Communiqué de Presse du CICNS


 
Dans leur réponse à une question parlementaire sur le danger sectaire, les pouvoirs publics précisent (question n° : 25789 issue d'un type particulier de "marronnier" produisant des bogues plusieurs fois par an) : "Les risques de dérives sectaires constituent un motif de préoccupation pour le Gouvernement. Ceux-ci ne relèvent effectivement plus seulement de la sphère religieuse mais se développent également dans des secteurs plus diversifiés concernant l'ensemble du tissu social."
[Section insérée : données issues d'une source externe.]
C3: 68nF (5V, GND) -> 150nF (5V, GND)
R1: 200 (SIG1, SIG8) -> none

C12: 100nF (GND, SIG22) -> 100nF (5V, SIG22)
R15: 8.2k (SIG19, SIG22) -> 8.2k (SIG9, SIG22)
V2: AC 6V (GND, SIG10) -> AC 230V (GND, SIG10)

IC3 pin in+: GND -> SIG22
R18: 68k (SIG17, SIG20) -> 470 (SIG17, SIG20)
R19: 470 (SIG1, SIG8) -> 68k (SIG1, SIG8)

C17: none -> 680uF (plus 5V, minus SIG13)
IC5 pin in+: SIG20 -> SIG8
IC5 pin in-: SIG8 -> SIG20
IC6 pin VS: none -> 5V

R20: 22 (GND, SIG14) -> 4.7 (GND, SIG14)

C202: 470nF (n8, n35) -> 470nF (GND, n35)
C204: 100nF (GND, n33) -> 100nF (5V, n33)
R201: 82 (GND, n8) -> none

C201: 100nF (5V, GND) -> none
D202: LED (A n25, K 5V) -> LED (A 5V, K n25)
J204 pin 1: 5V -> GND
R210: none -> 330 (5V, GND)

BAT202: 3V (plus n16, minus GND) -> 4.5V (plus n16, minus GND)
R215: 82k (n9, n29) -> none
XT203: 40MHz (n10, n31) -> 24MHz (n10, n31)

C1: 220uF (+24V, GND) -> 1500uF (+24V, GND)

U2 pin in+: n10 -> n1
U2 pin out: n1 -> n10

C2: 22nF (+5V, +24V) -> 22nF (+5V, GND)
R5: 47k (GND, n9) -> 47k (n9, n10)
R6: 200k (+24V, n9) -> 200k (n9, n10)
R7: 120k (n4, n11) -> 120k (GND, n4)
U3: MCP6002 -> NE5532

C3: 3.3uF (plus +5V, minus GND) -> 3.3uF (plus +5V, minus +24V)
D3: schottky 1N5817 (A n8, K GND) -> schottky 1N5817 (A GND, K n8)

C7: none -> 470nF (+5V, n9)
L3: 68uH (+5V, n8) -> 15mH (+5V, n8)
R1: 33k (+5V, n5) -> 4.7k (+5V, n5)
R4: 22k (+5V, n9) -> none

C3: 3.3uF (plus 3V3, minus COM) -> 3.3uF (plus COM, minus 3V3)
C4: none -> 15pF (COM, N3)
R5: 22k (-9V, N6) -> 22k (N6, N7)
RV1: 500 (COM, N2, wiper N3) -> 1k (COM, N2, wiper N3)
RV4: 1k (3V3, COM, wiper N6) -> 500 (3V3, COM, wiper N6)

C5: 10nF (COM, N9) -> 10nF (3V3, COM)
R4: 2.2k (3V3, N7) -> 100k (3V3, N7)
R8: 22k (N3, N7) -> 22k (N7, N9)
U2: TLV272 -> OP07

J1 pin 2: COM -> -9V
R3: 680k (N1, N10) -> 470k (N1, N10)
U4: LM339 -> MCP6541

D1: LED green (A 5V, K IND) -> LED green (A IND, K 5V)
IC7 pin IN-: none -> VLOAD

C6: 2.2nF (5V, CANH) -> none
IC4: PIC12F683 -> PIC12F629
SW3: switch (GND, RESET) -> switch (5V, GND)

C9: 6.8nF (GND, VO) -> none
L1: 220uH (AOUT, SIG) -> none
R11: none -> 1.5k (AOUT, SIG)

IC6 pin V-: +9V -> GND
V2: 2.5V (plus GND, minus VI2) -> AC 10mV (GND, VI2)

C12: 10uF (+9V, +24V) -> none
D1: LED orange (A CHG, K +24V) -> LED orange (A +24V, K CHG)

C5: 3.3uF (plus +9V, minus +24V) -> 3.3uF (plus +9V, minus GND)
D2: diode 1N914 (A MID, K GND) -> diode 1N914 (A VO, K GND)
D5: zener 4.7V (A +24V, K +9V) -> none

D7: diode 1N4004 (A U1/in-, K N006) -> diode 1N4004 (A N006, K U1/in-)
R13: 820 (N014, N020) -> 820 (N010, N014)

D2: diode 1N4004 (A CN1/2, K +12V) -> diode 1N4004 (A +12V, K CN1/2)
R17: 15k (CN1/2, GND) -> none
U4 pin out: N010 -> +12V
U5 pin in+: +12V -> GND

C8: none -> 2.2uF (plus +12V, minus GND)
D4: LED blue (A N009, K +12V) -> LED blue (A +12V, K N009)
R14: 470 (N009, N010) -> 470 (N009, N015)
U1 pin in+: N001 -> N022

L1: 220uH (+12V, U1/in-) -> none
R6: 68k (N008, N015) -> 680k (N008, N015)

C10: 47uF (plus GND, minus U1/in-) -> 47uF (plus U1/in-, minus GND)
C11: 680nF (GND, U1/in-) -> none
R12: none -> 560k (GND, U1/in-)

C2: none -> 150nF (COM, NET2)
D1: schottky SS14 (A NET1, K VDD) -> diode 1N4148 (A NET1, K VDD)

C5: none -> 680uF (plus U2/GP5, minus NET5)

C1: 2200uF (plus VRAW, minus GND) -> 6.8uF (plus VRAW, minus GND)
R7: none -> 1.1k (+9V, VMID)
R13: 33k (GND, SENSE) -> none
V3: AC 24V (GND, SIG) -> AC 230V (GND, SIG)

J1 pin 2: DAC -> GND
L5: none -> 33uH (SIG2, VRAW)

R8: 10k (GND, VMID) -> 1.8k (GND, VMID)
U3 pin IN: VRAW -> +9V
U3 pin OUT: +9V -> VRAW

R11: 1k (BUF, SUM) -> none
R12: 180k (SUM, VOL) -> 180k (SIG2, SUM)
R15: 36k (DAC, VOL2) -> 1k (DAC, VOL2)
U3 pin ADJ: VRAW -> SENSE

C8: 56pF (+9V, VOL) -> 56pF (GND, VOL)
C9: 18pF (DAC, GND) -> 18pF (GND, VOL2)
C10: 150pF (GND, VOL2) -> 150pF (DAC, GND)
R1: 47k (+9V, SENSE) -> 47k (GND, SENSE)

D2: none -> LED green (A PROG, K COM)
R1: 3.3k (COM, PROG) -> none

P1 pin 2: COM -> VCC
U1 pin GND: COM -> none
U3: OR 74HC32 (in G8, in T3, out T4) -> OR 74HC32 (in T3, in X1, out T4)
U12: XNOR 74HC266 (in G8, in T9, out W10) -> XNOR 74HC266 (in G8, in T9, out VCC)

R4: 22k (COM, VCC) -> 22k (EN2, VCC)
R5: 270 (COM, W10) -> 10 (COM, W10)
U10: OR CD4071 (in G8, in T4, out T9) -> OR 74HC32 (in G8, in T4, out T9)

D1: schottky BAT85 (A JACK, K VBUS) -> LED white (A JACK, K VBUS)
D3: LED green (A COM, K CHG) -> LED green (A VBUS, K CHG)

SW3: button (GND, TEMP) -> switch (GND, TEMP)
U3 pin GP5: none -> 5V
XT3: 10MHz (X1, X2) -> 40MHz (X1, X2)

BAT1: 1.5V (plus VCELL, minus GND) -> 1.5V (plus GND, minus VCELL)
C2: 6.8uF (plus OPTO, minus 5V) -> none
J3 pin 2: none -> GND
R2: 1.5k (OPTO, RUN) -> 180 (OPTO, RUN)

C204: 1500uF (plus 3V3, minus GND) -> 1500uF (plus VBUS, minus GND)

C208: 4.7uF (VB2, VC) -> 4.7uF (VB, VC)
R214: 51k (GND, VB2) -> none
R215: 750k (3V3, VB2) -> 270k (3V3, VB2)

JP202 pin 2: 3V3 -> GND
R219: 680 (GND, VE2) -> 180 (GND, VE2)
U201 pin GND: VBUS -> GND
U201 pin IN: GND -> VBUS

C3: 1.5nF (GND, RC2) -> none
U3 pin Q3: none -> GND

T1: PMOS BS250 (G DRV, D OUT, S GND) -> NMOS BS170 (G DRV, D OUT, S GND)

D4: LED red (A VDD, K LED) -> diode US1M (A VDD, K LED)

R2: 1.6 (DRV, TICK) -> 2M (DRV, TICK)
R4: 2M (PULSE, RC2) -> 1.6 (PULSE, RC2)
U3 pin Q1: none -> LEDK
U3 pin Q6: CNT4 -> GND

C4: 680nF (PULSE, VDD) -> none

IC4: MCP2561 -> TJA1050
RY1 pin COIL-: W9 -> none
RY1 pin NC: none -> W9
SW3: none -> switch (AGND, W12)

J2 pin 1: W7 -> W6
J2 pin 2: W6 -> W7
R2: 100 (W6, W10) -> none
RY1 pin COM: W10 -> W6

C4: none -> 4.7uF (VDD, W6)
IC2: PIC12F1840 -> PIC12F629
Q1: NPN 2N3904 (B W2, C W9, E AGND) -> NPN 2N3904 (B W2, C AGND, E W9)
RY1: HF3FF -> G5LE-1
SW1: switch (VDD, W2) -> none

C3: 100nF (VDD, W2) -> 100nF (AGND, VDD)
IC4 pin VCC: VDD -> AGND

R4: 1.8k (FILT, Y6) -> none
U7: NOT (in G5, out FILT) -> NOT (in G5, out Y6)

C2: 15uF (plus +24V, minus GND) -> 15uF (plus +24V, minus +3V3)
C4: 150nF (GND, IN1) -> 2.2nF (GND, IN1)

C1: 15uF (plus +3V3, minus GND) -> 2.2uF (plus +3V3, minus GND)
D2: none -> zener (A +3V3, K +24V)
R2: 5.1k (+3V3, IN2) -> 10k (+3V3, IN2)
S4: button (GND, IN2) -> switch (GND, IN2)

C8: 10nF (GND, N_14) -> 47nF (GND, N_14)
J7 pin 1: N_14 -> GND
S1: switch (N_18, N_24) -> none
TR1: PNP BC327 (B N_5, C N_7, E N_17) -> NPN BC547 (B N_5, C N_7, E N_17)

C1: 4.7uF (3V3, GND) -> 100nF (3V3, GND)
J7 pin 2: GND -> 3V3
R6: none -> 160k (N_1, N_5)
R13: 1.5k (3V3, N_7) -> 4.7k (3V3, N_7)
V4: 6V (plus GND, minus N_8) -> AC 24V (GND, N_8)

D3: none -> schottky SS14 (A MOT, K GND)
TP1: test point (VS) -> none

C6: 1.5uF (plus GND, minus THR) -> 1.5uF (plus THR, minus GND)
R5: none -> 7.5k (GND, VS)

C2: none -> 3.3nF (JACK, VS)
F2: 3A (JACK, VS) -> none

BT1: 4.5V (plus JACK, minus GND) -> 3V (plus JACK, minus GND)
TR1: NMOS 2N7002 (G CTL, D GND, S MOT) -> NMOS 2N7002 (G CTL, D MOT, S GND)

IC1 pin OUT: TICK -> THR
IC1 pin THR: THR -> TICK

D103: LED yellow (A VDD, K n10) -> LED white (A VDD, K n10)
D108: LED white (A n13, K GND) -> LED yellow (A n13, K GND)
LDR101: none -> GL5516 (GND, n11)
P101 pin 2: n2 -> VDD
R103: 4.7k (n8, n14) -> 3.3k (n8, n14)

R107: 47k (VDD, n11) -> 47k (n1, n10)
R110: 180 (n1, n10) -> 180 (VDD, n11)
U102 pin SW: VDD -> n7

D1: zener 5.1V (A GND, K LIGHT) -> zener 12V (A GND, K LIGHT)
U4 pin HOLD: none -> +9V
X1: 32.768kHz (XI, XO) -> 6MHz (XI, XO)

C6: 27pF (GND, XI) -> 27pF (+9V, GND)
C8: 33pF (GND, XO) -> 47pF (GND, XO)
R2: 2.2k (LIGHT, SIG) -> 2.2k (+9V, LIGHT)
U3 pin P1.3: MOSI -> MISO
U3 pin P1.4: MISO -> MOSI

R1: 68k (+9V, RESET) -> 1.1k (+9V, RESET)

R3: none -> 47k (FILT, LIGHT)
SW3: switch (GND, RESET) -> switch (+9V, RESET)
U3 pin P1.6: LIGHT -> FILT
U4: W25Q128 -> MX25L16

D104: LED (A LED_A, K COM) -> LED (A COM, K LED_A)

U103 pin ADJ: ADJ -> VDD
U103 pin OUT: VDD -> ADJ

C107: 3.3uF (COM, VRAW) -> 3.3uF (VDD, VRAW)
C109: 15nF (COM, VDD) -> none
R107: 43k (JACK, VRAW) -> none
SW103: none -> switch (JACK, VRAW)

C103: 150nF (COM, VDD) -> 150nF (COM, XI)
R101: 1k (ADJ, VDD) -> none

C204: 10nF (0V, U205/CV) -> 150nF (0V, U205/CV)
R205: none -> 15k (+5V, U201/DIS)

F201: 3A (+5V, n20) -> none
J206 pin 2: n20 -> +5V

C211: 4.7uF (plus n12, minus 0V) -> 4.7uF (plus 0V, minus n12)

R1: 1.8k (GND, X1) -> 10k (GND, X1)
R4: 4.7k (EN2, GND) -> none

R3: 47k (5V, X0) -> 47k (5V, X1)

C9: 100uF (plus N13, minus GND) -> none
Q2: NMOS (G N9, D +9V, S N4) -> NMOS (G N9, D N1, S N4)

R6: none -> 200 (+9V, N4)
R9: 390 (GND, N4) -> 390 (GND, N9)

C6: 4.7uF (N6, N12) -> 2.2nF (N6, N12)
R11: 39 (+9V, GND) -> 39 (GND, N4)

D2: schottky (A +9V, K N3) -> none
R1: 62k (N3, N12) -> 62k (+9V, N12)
Lorsque dans les années 80, les pouvoirs publics ont entamé "la lutte contre les sectes", les observateurs les plus avisés, notamment universitaires, ont contesté leur action injustifiée et inappropriée dans ses méthodes, au sein d'un Etat de droit.
 
Le gouvernement a redressé le "tir" dans les années 2000 en inaugurant "la lutte contre les dérives sectaires". Les mêmes observateurs ont alors dénoncé des critères de dérives sectaires qui pouvaient s'appliquer à n'importe quel groupe humain et la poursuite de la stigmatisation à l'encontre des minorités spirituelles.
 
Il n'est pas étonnant quelques années plus tard (la lenteur administrative sans doute) d'entendre le gouvernement affirmer que ce qui était reproché aux minorités spirituelles serait en fait une caractéristique de "l'ensemble du tissu social". Le constat n'est cependant fait qu'à moitié puisque la stigmatisation qui accompagne les campagnes antisectes n'est pas reconnue en tant que telle, ni l'absence de démarche de connaissance pour appréhender sérieusement ce qui a été transformé, par le jeu de la langue de bois, en problème de société.
 
La question des sectes est donc mal posée depuis trente ans et son traitement ne peut être que défaillant. Les pouvoirs publics ont répondu à une inquiétude (devant l'apparition de nouveaux choix de vie) qu'il convenait d'analyser à sa juste valeur, en transformant cette inquiétude en peur légitime. Le résultat ne peut être que désastreux. Le feu de broussailles a d'ailleurs échappé au contrôle du pyromane puisque le langage antisecte touche désormais tout "le tissu social". Si l'on s'en tenait à la seule utilisation de la terminologie antisecte (voir un précédent communiqué), le monde politique serait un des secteurs d'investigation prioritaires quant aux dérives sectaires. Si certains prétendus défenseurs de la laïcité avaient quelque bonne "foi", ils constateraient que l'accusation de "secte" est aujourd'hui la version française laïque de la "possession par le diable" utilisée autrefois pour discréditer les "gêneurs" (c'est-à-dire ceux qui ont des idées non orthodoxes).
 
Il n'est pas trop tard pour redresser la barre (et non pas le tir). Le CICNS souhaite que cette rentrée soit l'occasion pour le gouvernement de démontrer un courage politique sur la question des dites sectes et  notre association fera les propositions qui vont dans ce sens.